- Data records:
________________________

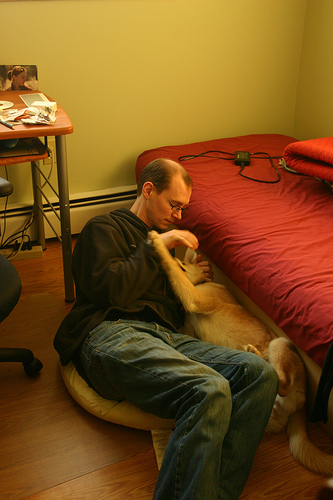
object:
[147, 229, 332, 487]
dog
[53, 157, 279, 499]
man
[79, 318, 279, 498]
jeans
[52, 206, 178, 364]
shirt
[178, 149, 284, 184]
charger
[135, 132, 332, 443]
bed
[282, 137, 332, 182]
blanket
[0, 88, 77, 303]
desk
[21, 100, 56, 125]
paper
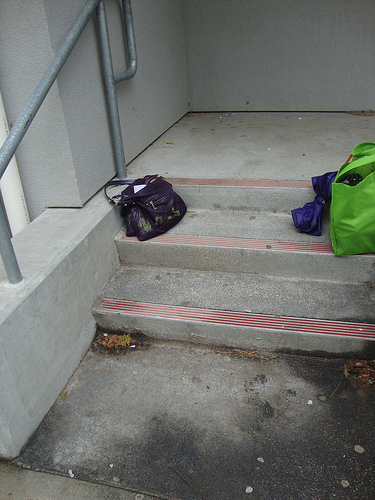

________________________

- Directions for this task: Rewrite all of the data above, swapping "object" for "item" and changing nothing else. Leave out the pictures.

- Solution to this task:
item:
[147, 229, 332, 487]
dog
[53, 157, 279, 499]
man
[79, 318, 279, 498]
jeans
[52, 206, 178, 364]
shirt
[178, 149, 284, 184]
charger
[135, 132, 332, 443]
bed
[282, 137, 332, 182]
blanket
[0, 88, 77, 303]
desk
[21, 100, 56, 125]
paper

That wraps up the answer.